2) Running AdmixtureBayes on your dataset

Now that you are familiar with the output of AdmixtureBayes and with assessing convergence, you can run AdmixtureBayes on your dataset. If your number of populations is larger than 5, we recommend initially running AdmixtureBayes on a subset of your data, 3 or 4 non-outgroup populations for example. This is because AdmixtureBayes should converge very rapidly on this smaller dataset, and it will enable you to work out any data conversion problems or mixing problems rather quickly. Once you are confident that AdmixtureBayes is performing properly on your data, you can move on to your full dataset. AdmixtureBayes, when using 32 parallel chains through the --MCMC_chains option, takes about 50 hours to do a complete run on our Arctic dataset of 11 non-outgroup populations (we used --n 450000). The state space of admixture graph topologies grows super-exponentially in the number of populations, so be aware that when considering 15 or 20 populations, the time necessary to achieve convergence may increase considerably.

3) MC3 Mixing

The most common problem users may experience when using AdmixtureBayes is a lack of convergence of the MC3 algorithm, as measured through the EvaluateConvergence.R script. This is more likely to be the case when you are analyzing a large number of populations and/or your data has a large number of effectively independent SNPs. The best ways to try and fix convergence problems are:

1) Setting --n to be higher. In other words, run the chain longer. Such a change is very simple to make, but is nevertheless a little unsatisfying as one can always simply try running an MCMC algorithm longer in the hopes of better convergence.

2) Improve the swap rates between the heated chains of the MC3 algorithm. The particular benefit of MC3 is that it helps the sampler traverse regions of the state space with low probability in order to help sample different local maxima. However, this only works properly if chains of adjacent temperatures swap at an appreciable rate. This requires the exact temperatures of the heated chains to be set precisely, and the temperatures which give optimal mixing will depend on the specific dataset being analyzed. As mentioned previously, when running the runMCMC.py script, the acceptance rates of proposed swaps between chains are printed at the end of the algorithm as a list of length $M-1$ (where $M$ is the number of heated chains). The $i$'th element of this list is the acceptance rate of proposed swaps between chain $i$ and chain $i+1$. This should help the user assess mixing between chains. The swap rates between chains are affected by the values of the --maxtemp and --spacing, which determine the temperatures of the MC3 algorithm. A small value of --spacing, such as 0.1 will result in a skew of temperatures towards --maxtemp. A large value of --spacing, such as 100, will result in a skew of temperatures towards 1.0. Therefore, if the mixing rate of the first few chains (which are the coldest) is high, but the mixing rate of the last few chains (which are the hottest) is too low, --spacing should be set lower.
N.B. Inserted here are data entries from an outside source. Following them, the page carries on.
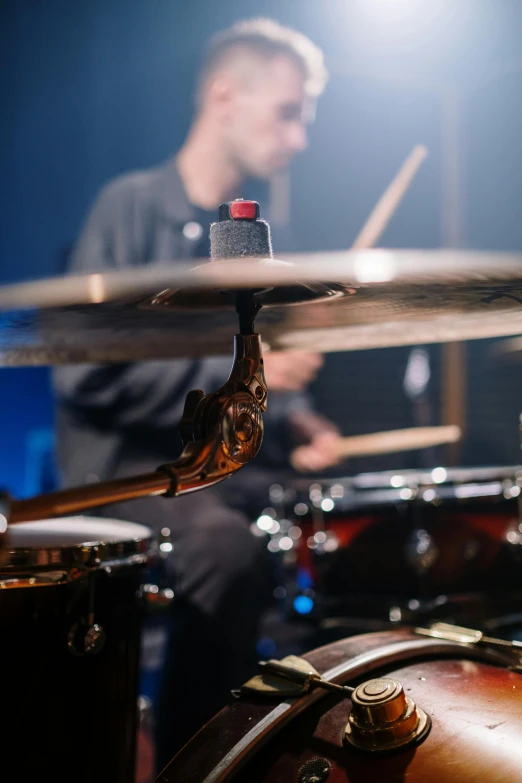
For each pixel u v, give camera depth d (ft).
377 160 9.53
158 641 5.84
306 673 2.03
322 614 4.38
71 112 9.16
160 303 2.27
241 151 5.55
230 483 5.47
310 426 5.53
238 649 4.32
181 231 5.35
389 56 9.19
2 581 2.18
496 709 1.90
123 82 9.10
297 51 5.65
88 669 2.31
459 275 1.72
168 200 5.39
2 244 9.27
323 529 4.37
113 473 4.96
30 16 8.94
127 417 4.90
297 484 4.87
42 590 2.22
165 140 9.13
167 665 4.34
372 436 5.43
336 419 9.29
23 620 2.21
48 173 9.23
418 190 9.57
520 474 4.45
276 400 5.61
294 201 9.50
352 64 9.21
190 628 4.29
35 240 9.30
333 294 2.14
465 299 2.14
If the mixing rate of the first few chains (which are the coldest) is too low, but the mixing rate of the last few chains (which are the hottest) is high, --spacing should be set higher.

3) Set a maximum number of allowable admixture events. The maximum number of admixture events is 20 by default. By decreasing the maximum number of allowable events, we reduce the space of possible admixture graph topologies, which greatly improves mixing. This can be done with the --max_admixes argument (described above). For example, you can run separate analyses with --max_admixes 0, --max_admixes 1, --max_admixes 2, etc. if you are intereted in the conditional distribution of graphs given a fixed number of admixture events.